Prior to visiting Puerto Rico, I had read that the coqui is a ubiquitous nocturnal noisemaker throughout the island, but upon arrival, I learned two important things. First of all, I learned that it isn't ubiquitous, and that there are places where the micro-beasties don't exist. Secondly, I learned that most travel writers are lazy as hell and don't bother to do their own research… which of these is more important to you?
The Coqui, which you can read all about on Wikipedia, are a unique genus of frog, with perhaps ten species represented. They make a noise unlike any mammal or insect you've ever heard. Birds might match it, if they were so inclined, but it sounds more like a car alarm being set to deter criminals from violating your rented Rento.
Everything I had read in advance said that, no matter where you go throughout the whole of Puerto Rico, you'll always hear them chirping away all night, but I'm here to tell you, with locals to back me up, that this just isn't the case.
It shouldn't matter much, since you'll stay where you'll stay and visit where you'll visit, but in the event that it somehow matters so much, even from an academic standpoint, they don't blanket the entire island.

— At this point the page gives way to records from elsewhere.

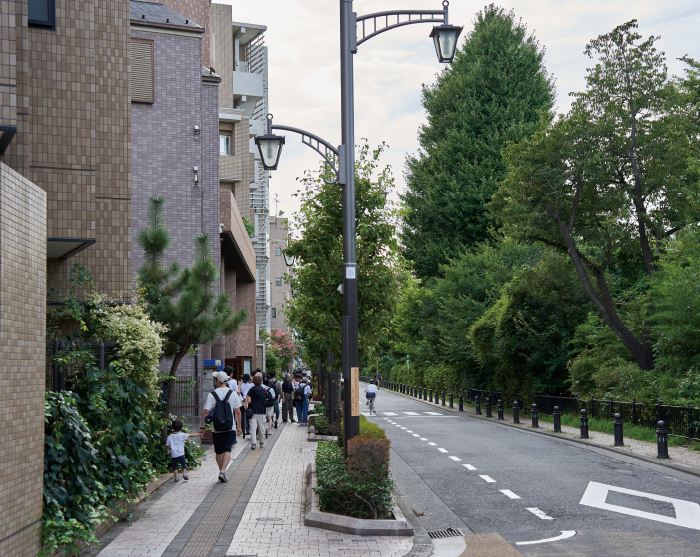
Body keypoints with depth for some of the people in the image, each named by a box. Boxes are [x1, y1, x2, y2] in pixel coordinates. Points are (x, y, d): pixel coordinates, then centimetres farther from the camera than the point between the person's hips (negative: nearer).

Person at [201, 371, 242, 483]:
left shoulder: (212, 394, -6)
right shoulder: (233, 393, -1)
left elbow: (206, 412, -9)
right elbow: (237, 412, -1)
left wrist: (202, 427, -2)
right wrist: (239, 426, 7)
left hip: (216, 428, 0)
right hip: (230, 428, 0)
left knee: (219, 452, 15)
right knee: (227, 450, -1)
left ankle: (221, 471, 23)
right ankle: (223, 471, -18)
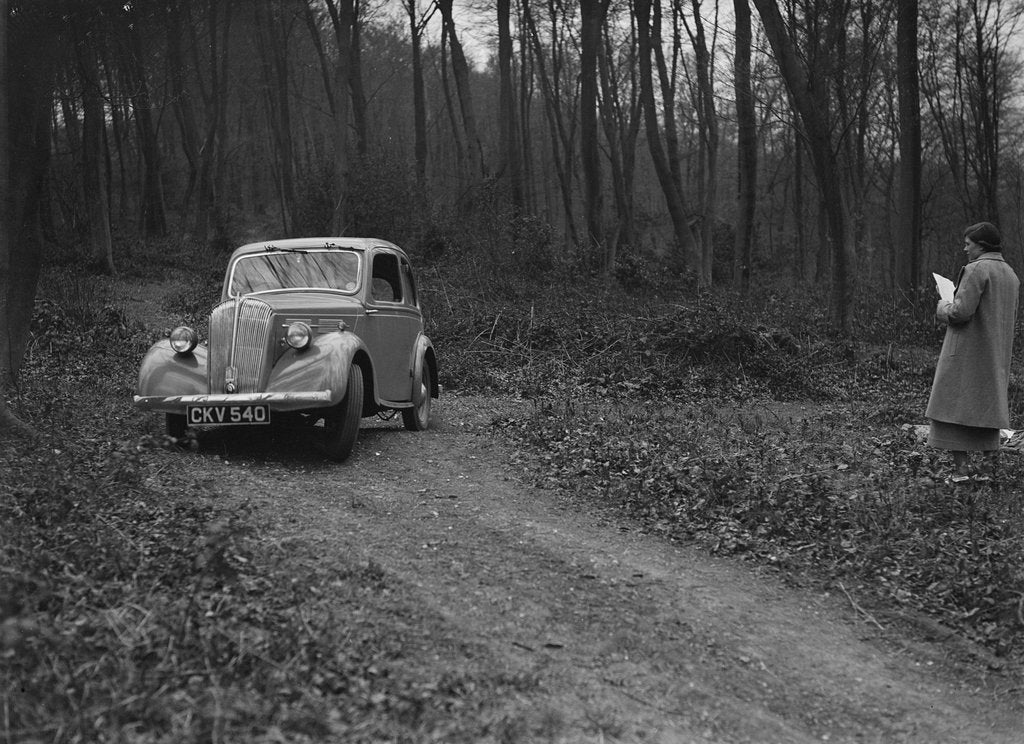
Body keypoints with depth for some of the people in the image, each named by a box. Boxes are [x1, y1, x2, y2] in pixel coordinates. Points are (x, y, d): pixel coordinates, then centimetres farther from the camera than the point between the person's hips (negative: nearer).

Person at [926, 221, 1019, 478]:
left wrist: (943, 307, -1)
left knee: (955, 407, -3)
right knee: (986, 406, 16)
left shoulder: (976, 270, -15)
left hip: (968, 353, -8)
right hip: (996, 355, 8)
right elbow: (1010, 317, 18)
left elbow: (961, 311, -22)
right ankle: (993, 460, 14)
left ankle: (961, 467, -7)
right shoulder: (1010, 274, 11)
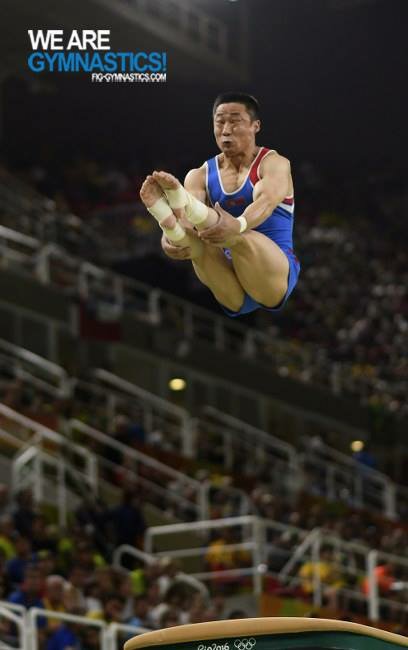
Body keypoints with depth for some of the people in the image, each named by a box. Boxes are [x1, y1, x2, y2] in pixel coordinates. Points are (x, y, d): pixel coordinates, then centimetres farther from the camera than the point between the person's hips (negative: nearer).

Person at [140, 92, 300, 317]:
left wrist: (237, 225, -49)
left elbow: (265, 202, -25)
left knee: (239, 238, -35)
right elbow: (183, 219, -11)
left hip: (274, 276, -3)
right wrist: (169, 239, -38)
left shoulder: (273, 164, -1)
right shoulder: (200, 176, 9)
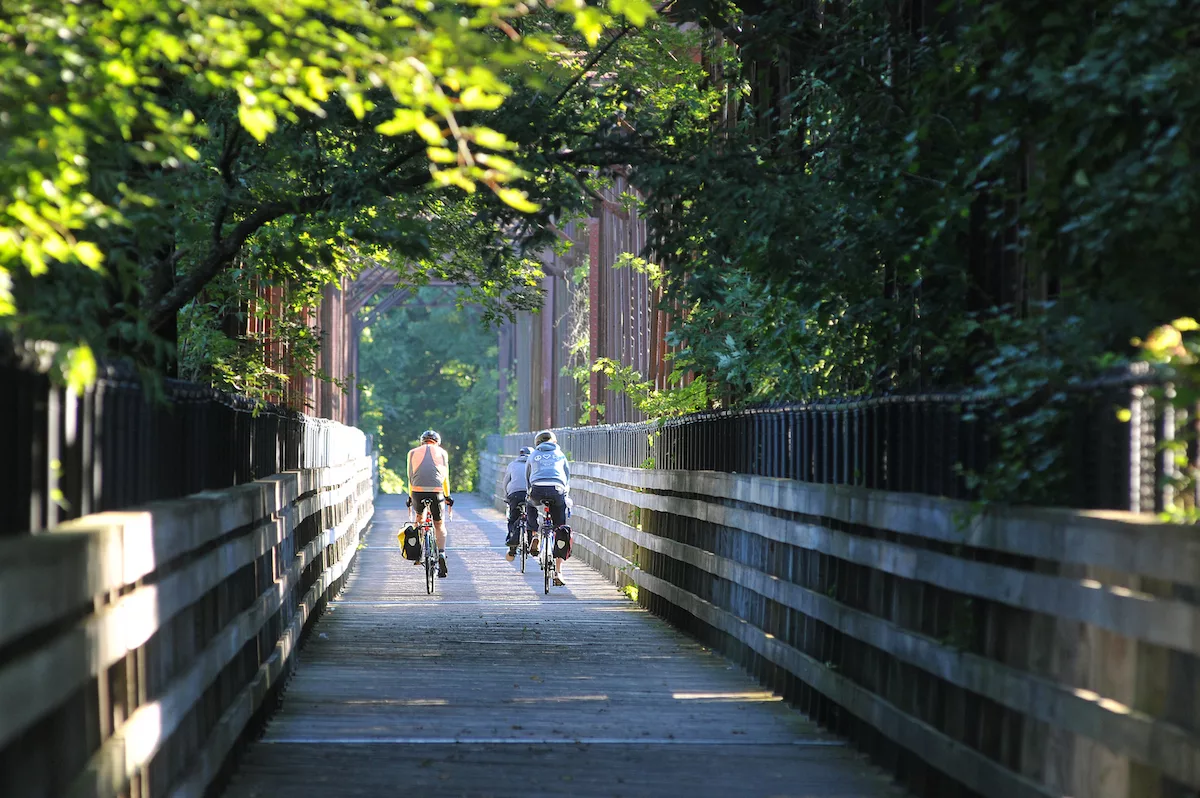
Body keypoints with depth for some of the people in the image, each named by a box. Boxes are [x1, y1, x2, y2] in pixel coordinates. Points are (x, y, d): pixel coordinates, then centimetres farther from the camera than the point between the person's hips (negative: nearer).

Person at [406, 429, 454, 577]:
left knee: (419, 517, 28)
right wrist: (447, 496, 31)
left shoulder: (413, 452, 17)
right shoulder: (442, 452, 17)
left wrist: (410, 496, 28)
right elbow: (445, 477, 21)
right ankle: (441, 554, -8)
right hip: (436, 492, -1)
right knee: (439, 524, 14)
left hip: (418, 491, 1)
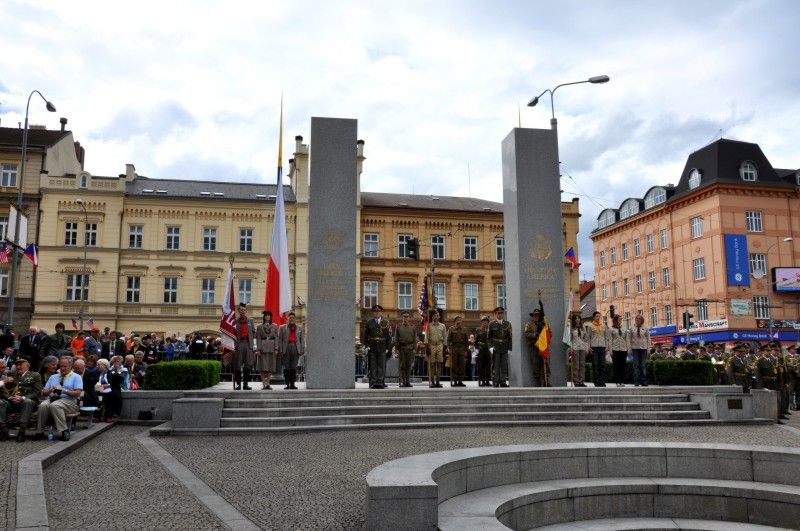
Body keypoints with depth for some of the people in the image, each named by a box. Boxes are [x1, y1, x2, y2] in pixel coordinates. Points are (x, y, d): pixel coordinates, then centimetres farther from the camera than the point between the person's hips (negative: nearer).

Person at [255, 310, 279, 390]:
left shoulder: (274, 327, 10)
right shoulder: (260, 327, 6)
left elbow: (276, 338, 7)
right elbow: (258, 339, 2)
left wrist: (276, 349, -2)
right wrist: (258, 349, -8)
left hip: (271, 348, 2)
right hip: (262, 348, -2)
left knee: (270, 366, 1)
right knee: (263, 366, -3)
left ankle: (268, 383, 6)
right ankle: (263, 383, 1)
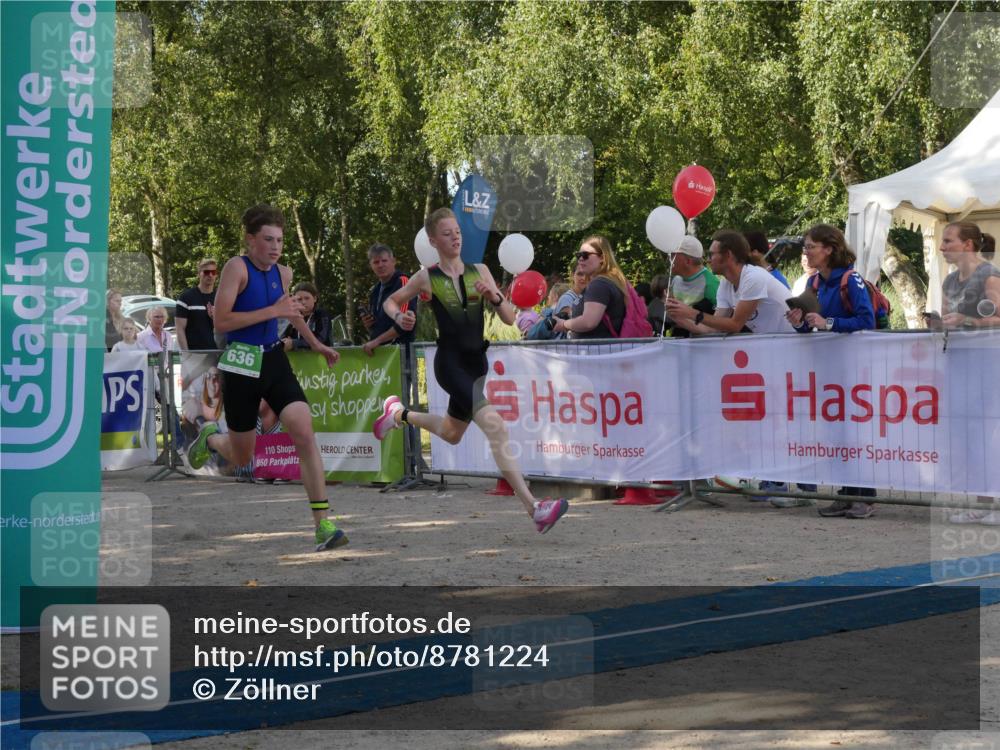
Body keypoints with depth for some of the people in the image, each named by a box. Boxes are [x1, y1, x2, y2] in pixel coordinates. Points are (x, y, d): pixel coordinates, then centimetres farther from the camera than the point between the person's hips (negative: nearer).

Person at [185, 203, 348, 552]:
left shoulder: (282, 273, 6)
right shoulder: (237, 267, -13)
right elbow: (221, 321, -21)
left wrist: (317, 345, 34)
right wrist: (272, 311, -23)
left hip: (275, 361, 4)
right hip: (241, 366, -4)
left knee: (304, 432, -16)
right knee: (242, 458, 9)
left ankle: (323, 525, -17)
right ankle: (209, 438, 47)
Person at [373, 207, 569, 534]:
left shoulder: (480, 271, 4)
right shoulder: (427, 278, -4)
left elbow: (509, 319, 2)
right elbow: (389, 301, 10)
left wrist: (494, 296, -17)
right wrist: (399, 317, -12)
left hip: (476, 362, 6)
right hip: (450, 363, -6)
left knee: (452, 435, 23)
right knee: (495, 427, -22)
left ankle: (399, 414, 51)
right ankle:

The coqui love wet weather, and in the south of Puerto Rico, specifically in the arid areas of Gúanica to the west of Ponce, the climate is simply too dry to support the chirping critters. So if it matters that much to you, and it shouldn't, head to the area around the dry forest of Gúanica and count on never hearing so much as a single one of them… well, except once the rainy season rolls around, but this isn't a big tourist hotspot, the south in the rainy season.